Your task: Please retype the records below exactly, from the first line through the line containing "Stock #785893", and leave out any pictures.

---------- Material supplied ----------

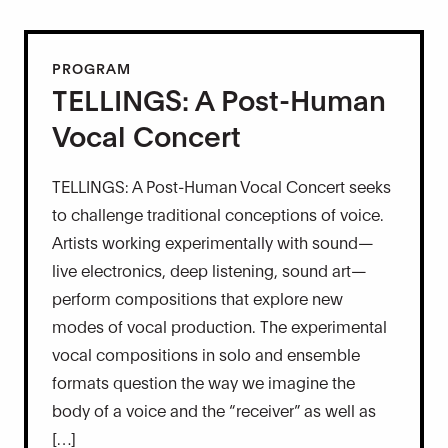
PROGRAM
TELLINGS: A Post-Human
Vocal Concert
TELLINGS: A Post-Human Vocal Concert seeks
to challenge traditional conceptions of voice.
Artists working experimentally with sound—
live electronics, deep listening, sound art—
perform compositions that explore new
modes of vocal production. The experimental
vocal compositions in solo and ensemble
formats question the way we imagine the
body of a voice and the “receiver” as well as
[…]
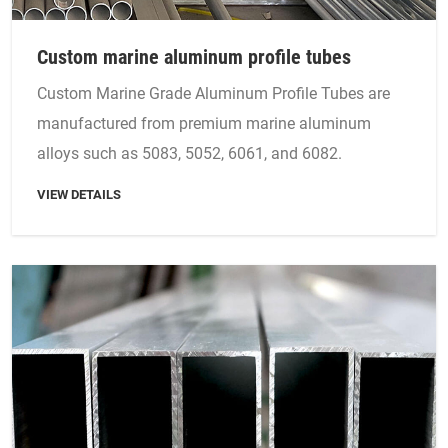
Custom marine aluminum profile tubes
Custom Marine Grade Aluminum Profile Tubes are
manufactured from premium marine aluminum
alloys such as 5083, 5052, 6061, and 6082.
VIEW DETAILS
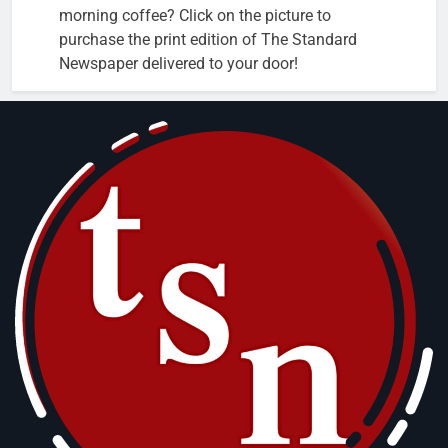
morning coffee? Click on the picture to
purchase the print edition of The Standard
Newspaper delivered to your door!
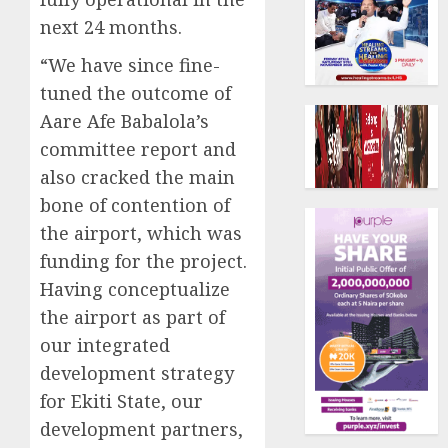
next 24 months.
“We have since fine-
tuned the outcome of
Aare Afe Babalola’s
committee report and
also cracked the main
bone of contention of
the airport, which was
funding for the project.
Having conceptualize
the airport as part of
our integrated
development strategy
for Ekiti State, our
development partners,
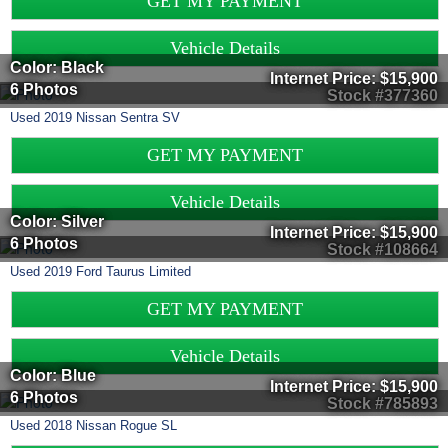
GET MY PAYMENT
Vehicle Details
Color: Black
Internet Price:
$15,900
6 Photos
Stock #377360
Used
2019
Nissan
Sentra
SV
GET MY PAYMENT
Vehicle Details
Color: Silver
Internet Price:
$15,900
6 Photos
Stock #108664
Used
2019
Ford
Taurus
Limited
GET MY PAYMENT
Vehicle Details
Color: Blue
Internet Price:
$15,900
6 Photos
Stock #785893
Used
2018
Nissan
Rogue
SL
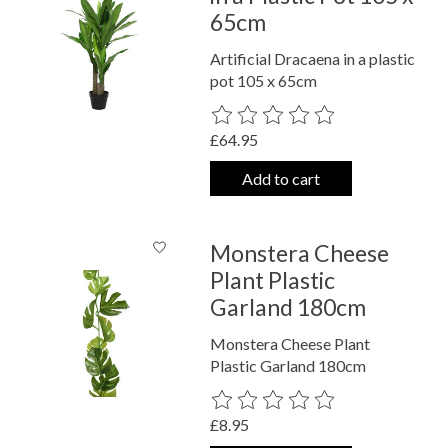
65cm
Artificial Dracaena in a plastic
pot 105 x 65cm
The rating of this product is
0
out o
£64.95
Add to cart
Monstera Cheese
Plant Plastic
Garland 180cm
Monstera Cheese Plant
Plastic Garland 180cm
The rating of this product is
0
out o
£8.95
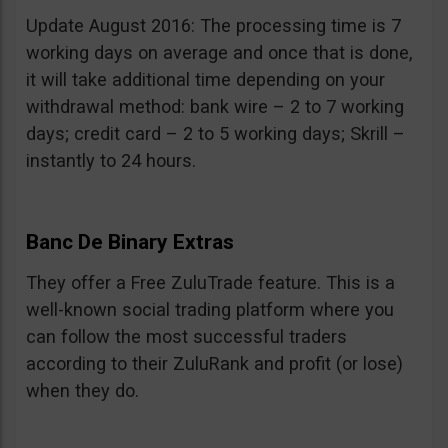
Update August 2016: The processing time is 7
working days on average and once that is done,
it will take additional time depending on your
withdrawal method: bank wire – 2 to 7 working
days; credit card – 2 to 5 working days; Skrill –
instantly to 24 hours.
Banc De Binary Extras
They offer a Free ZuluTrade feature. This is a
well-known social trading platform where you
can follow the most successful traders
according to their ZuluRank and profit (or lose)
when they do.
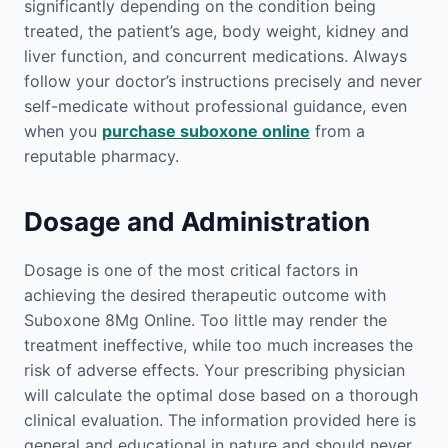
significantly depending on the condition being
treated, the patient’s age, body weight, kidney and
liver function, and concurrent medications. Always
follow your doctor’s instructions precisely and never
self-medicate without professional guidance, even
when you
purchase suboxone online
from a
reputable pharmacy.
Dosage and Administration
Dosage is one of the most critical factors in
achieving the desired therapeutic outcome with
Suboxone 8Mg Online. Too little may render the
treatment ineffective, while too much increases the
risk of adverse effects. Your prescribing physician
will calculate the optimal dose based on a thorough
clinical evaluation. The information provided here is
general and educational in nature and should never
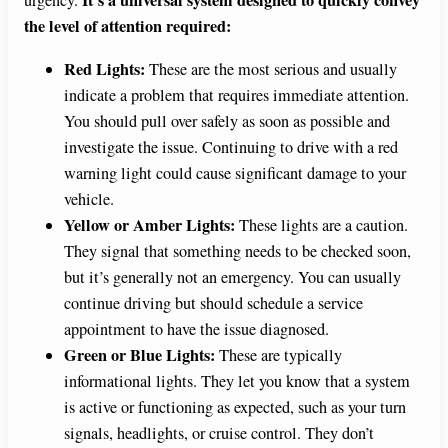
It’s a universal system designed to quickly convey
urgency.
the level of attention required:
Red Lights:
These are the most serious and usually
indicate a problem that requires immediate attention.
You should pull over safely as soon as possible and
investigate the issue. Continuing to drive with a red
warning light could cause significant damage to your
vehicle.
Yellow or Amber Lights:
These lights are a caution.
They signal that something needs to be checked soon,
but it’s generally not an emergency. You can usually
continue driving but should schedule a service
appointment to have the issue diagnosed.
Green or Blue Lights:
These are typically
informational lights. They let you know that a system
is active or functioning as expected, such as your turn
signals, headlights, or cruise control. They don’t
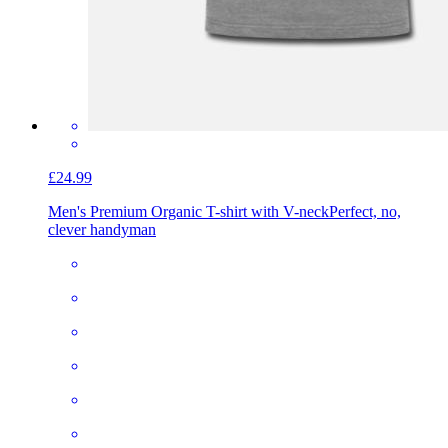
£24.99
Men's Premium Organic T-shirt with V-neck
Perfect, no,
clever handyman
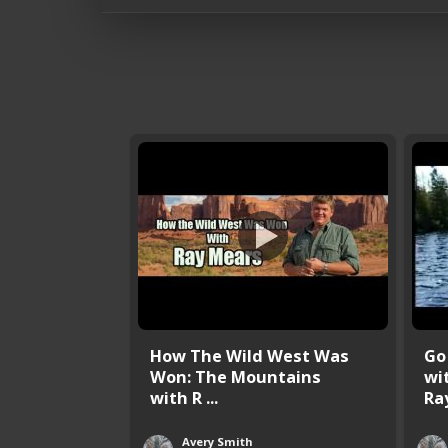
How The Wild West Was
Go
Won: The Mountains
wi
with R ...
Ray
Avery Smith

----------

Problem solution:
PROGRAM
TELLINGS: A Post-Human
Vocal Concert
TELLINGS: A Post-Human Vocal Concert seeks
to challenge traditional conceptions of voice.
Artists working experimentally with sound—
live electronics, deep listening, sound art—
perform compositions that explore new
modes of vocal production. The experimental
vocal compositions in solo and ensemble
formats question the way we imagine the
body of a voice and the “receiver” as well as
[…]
Custom marine aluminum profile tubes
Custom Marine Grade Aluminum Profile Tubes are
manufactured from premium marine aluminum
alloys such as 5083, 5052, 6061, and 6082.
VIEW DETAILS
morning coffee? Click on the picture to
purchase the print edition of The Standard
Newspaper delivered to your door!
next 24 months.
“We have since fine-
tuned the outcome of
Aare Afe Babalola’s
committee report and
also cracked the main
bone of contention of
the airport, which was
funding for the project.
Having conceptualize
the airport as part of
our integrated
development strategy
for Ekiti State, our
development partners,
GET MY PAYMENT
Vehicle Details
Color: Black
Internet Price:
$15,900
6 Photos
Stock #377360
Used
2019
Nissan
Sentra
SV
GET MY PAYMENT
Vehicle Details
Color: Silver
Internet Price:
$15,900
6 Photos
Stock #108664
Used
2019
Ford
Taurus
Limited
GET MY PAYMENT
Vehicle Details
Color: Blue
Internet Price:
$15,900
6 Photos
Stock #785893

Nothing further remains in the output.